• _PROBLEM_: Spot each line in the records below where the word "ankle" occurs, then copy it.
──────── PROVIDED DATA ────────
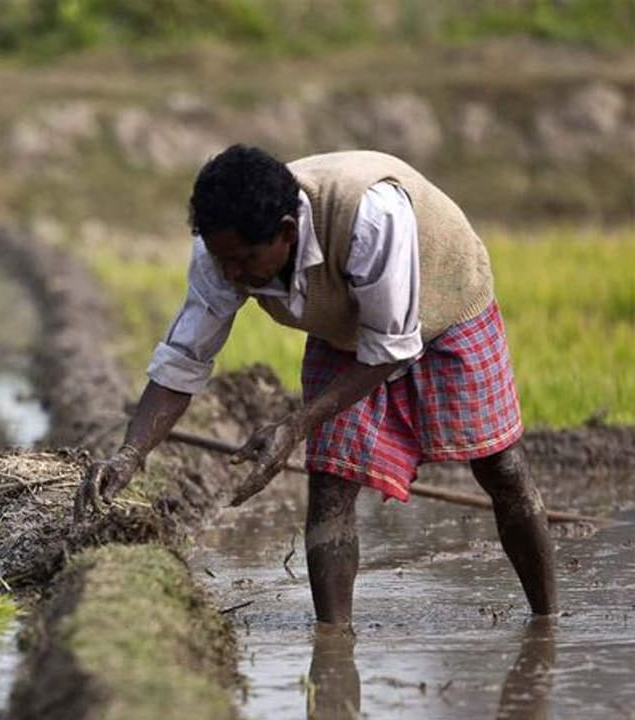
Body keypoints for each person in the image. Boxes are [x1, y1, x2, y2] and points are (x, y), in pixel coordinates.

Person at [76, 145, 556, 626]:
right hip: (343, 330)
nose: (232, 276)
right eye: (224, 262)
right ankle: (334, 639)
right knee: (331, 480)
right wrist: (131, 454)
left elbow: (391, 347)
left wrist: (294, 426)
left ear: (286, 232)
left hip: (447, 299)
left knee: (500, 465)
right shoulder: (221, 252)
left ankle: (547, 622)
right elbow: (185, 357)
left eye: (242, 261)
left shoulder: (370, 217)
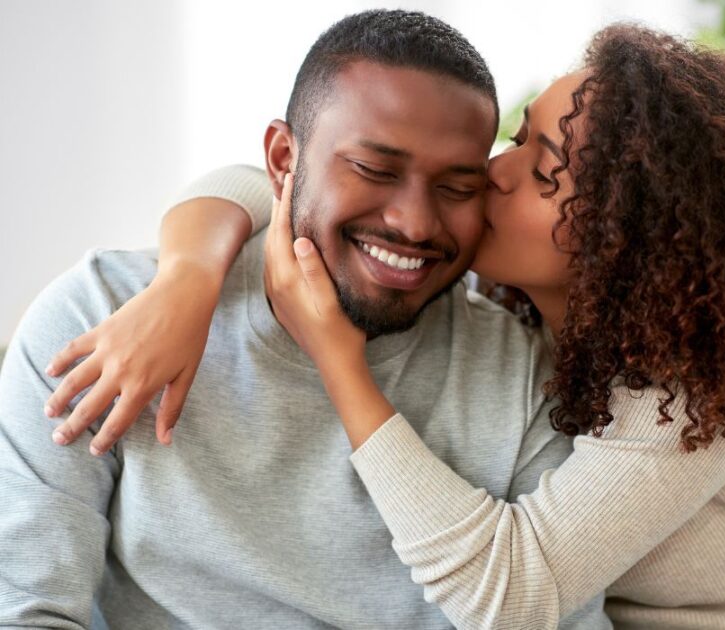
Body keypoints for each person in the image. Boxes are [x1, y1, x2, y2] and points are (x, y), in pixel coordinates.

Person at [41, 24, 725, 630]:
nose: (493, 174)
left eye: (542, 171)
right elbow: (279, 176)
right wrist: (187, 280)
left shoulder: (693, 393)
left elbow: (510, 593)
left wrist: (340, 362)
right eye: (518, 138)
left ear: (625, 238)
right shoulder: (540, 318)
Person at [0, 10, 610, 629]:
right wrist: (190, 273)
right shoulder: (103, 315)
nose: (416, 223)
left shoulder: (526, 381)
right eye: (376, 170)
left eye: (458, 186)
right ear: (283, 157)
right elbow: (29, 613)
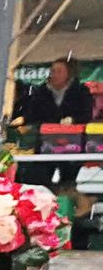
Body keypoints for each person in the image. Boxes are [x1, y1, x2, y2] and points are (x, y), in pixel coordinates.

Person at [14, 59, 95, 189]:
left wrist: (72, 120)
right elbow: (32, 115)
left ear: (69, 74)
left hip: (73, 145)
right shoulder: (41, 92)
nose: (54, 74)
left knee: (68, 182)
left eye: (59, 71)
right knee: (40, 180)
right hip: (45, 145)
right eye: (52, 71)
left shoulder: (81, 91)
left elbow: (86, 115)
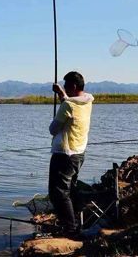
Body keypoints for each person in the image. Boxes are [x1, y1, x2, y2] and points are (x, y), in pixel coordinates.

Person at [48, 71, 94, 235]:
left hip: (64, 154)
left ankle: (70, 228)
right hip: (79, 154)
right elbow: (71, 105)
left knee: (58, 193)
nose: (65, 88)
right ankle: (75, 223)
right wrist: (61, 94)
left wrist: (62, 101)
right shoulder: (87, 101)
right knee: (69, 190)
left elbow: (53, 129)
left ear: (73, 86)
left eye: (66, 86)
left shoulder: (68, 105)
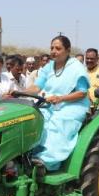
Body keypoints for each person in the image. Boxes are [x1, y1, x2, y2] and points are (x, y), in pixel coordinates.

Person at [20, 35, 90, 171]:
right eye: (52, 48)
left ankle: (47, 162)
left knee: (57, 122)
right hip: (50, 103)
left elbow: (82, 93)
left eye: (58, 48)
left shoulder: (76, 67)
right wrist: (19, 92)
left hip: (73, 105)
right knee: (35, 119)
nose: (53, 51)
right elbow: (37, 87)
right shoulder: (48, 67)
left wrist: (61, 98)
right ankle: (28, 156)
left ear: (68, 50)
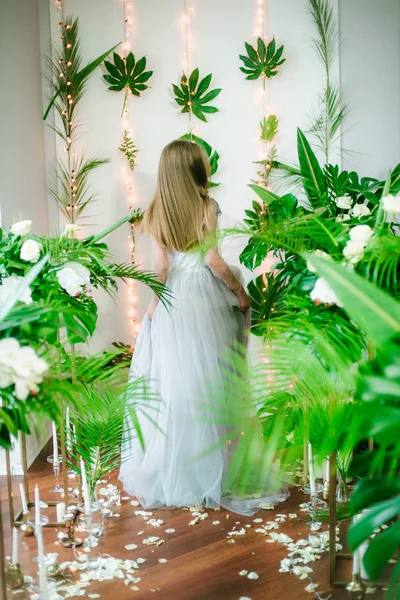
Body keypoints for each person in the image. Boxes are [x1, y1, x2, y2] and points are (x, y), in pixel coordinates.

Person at [119, 140, 288, 515]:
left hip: (173, 299)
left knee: (175, 385)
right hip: (205, 298)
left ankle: (179, 472)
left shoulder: (156, 210)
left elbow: (161, 270)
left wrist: (153, 306)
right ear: (196, 168)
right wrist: (239, 290)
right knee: (214, 382)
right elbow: (213, 259)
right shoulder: (206, 206)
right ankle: (217, 471)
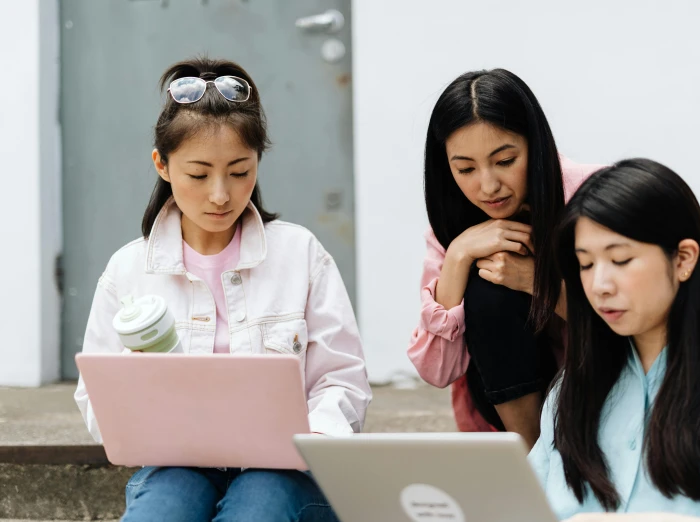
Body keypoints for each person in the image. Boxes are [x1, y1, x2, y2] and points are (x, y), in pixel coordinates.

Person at [74, 57, 371, 522]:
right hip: (177, 466)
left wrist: (312, 436)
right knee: (161, 512)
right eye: (198, 174)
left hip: (281, 470)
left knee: (258, 509)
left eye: (239, 172)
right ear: (163, 165)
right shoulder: (128, 270)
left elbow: (343, 380)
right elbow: (95, 399)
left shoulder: (300, 255)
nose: (220, 194)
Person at [531, 158, 700, 521]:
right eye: (585, 265)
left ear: (683, 259)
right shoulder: (571, 390)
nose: (599, 285)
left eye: (620, 260)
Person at [407, 68, 603, 446]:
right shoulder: (452, 231)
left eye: (505, 160)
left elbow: (635, 329)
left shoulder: (592, 197)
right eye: (465, 169)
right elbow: (438, 370)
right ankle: (532, 460)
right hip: (510, 405)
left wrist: (534, 282)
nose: (488, 186)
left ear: (536, 145)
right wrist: (459, 256)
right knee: (485, 286)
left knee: (496, 280)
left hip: (602, 384)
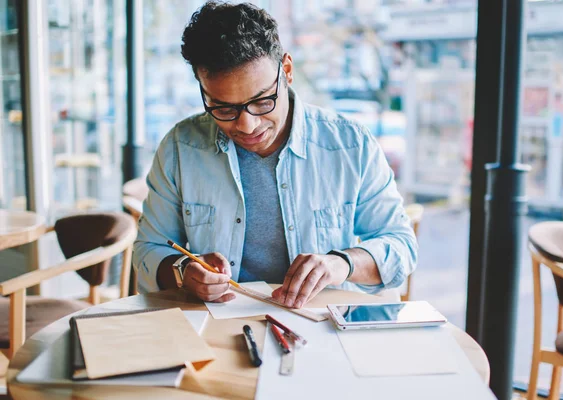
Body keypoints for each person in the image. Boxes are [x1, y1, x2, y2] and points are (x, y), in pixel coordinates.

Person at [133, 1, 417, 309]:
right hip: (216, 326)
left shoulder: (350, 145)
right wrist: (182, 271)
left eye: (262, 101)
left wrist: (340, 265)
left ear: (287, 71)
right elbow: (148, 250)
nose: (247, 124)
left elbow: (401, 246)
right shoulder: (181, 147)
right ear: (203, 91)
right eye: (224, 108)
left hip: (322, 327)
────────
• _ANSWER_:
right ankle: (334, 639)
left ankle: (547, 622)
left ankle: (70, 228)
right ankle: (75, 223)
left ankle: (47, 162)
right ankle: (28, 156)
left ankle: (179, 472)
right ankle: (217, 471)
right ankle: (532, 460)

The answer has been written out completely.